Welch’s leadership, in contrast, delivered great value to GE’s shareholders. One measure, according to Useem, is that Welch took GE from being a “$13 billion company in 1981 to a $550 billion company in 2001 in terms of market capitalization.” GE’s stock price saw a 40-fold increase during Welch’s tenure, consistently outpacing the S&P 500. But Welch’s greatest strength, says Useem, was spotting and nurturing other leaders. “Welch has written the textbook on leadership. He has often said that he doesn’t know how to make jet engines or produce Tuesday night television shows at NBC, the GE subsidiary. But he does know how to pick people with leadership potential, give them the resources to meet their goals, and get rid of them if they cannot. As a result, Welch has built one of the best leadership teams anywhere.”
Mittelstaedt notes that team-building also counts among Bill Gates’s strengths as a leader.
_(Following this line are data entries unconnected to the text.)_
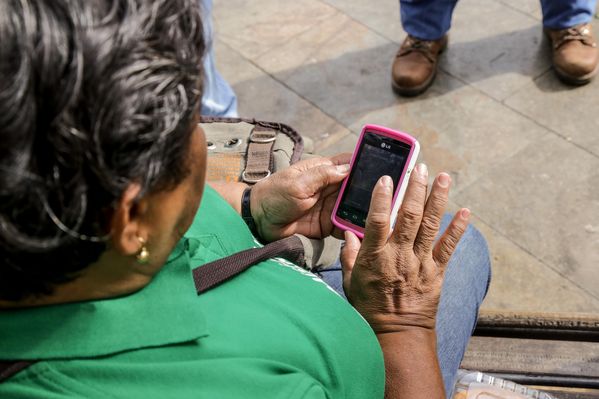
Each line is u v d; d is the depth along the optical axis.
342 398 0.74
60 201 0.47
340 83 2.61
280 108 2.55
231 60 2.75
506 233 2.07
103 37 0.45
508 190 2.17
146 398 0.60
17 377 0.59
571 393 1.15
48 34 0.44
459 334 1.11
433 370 0.89
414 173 0.86
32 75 0.44
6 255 0.49
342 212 1.03
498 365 1.27
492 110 2.41
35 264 0.51
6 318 0.58
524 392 1.03
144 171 0.50
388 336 0.90
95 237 0.51
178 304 0.65
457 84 2.52
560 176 2.19
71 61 0.44
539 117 2.37
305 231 1.07
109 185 0.48
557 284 1.95
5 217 0.46
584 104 2.38
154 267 0.63
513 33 2.66
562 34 2.44
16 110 0.43
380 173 1.01
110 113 0.46
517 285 1.96
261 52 2.77
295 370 0.68
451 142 2.34
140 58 0.47
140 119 0.47
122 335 0.61
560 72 2.44
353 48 2.73
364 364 0.78
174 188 0.57
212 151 1.17
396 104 2.50
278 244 0.85
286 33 2.83
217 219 0.90
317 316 0.76
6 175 0.44
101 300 0.62
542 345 1.41
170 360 0.63
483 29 2.70
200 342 0.65
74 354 0.60
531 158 2.25
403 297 0.90
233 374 0.63
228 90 2.12
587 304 1.90
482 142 2.32
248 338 0.68
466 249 1.23
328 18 2.87
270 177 1.04
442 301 1.13
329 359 0.73
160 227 0.59
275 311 0.74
Like Grove, Gates saw the potential of the PC to transform the world, and he built Microsoft into a software powerhouse. In addition, though, he is among those rare entrepreneurs whose abilities have expanded to keep pace with the growth of his enterprise. “Very few successful people who have started as entrepreneurs have led their companies until they grew to a very big size.” In Gates’s case, says Mittelstaedt, he has had the vision to bring in people and then let them serve the company. “Gates has done this in a way that most entrepreneurs are not capable of doing.”
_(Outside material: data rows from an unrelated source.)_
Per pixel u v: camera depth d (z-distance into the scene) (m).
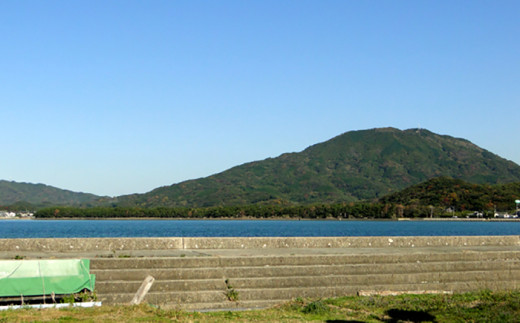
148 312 19.80
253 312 21.61
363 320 20.08
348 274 27.12
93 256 26.58
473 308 21.06
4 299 20.88
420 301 23.19
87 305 20.88
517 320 18.47
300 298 23.95
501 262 29.62
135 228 160.25
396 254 28.77
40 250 28.62
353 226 179.25
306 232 128.38
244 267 25.86
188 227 172.00
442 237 35.56
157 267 25.14
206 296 24.12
Each leader on the list offers similar leadership lessons. While most of them are recognizable names, a few are less well known or are simply no longer in the public eye. James Burke, for example, was J&J’s CEO when the company faced its well-known Tylenol crisis in 1982. Seven people died after taking the pain-killer, and it turned out that someone had introduced cyanide in the pills as an act of sabotage. Burke’s handling of that has become a textbook case for companies facing crises for more than two decades. Bill George, the former CEO of Medtronic, has recently written a book about Authentic Leadership drawing upon his experiences. Yunus, the founder of Grameen Bank in Bangladesh, has been a pioneer in the field of micro-finance, providing loans as small as $10 to impoverished people. His great innovation was to recognize that lending could be separated from collateral — and still be the basis for operating a sound financing business. Micro-lending programs modeled after Grameen’s have now spread to more than 100 countries.
If there is one trait that each of these leaders shares, it is tenacity. Unlike so-called serial entrepreneurs who cash out of their companies after a few years and move on to their next venture, these leaders have had a long-term vision. They have been willing to ride out the lows with the highs. This willingness to slog it out and stay in the game for the long haul has been reflected as much in the success of their enterprises as in the endurance of their own influence as leaders. Asked why he never left Intel to start another company, Grove recently replied: “Intel is like a river. It changes every day and behind every bend there is a new start, a new challenge. I cannot think of any place where I would rather have worked.”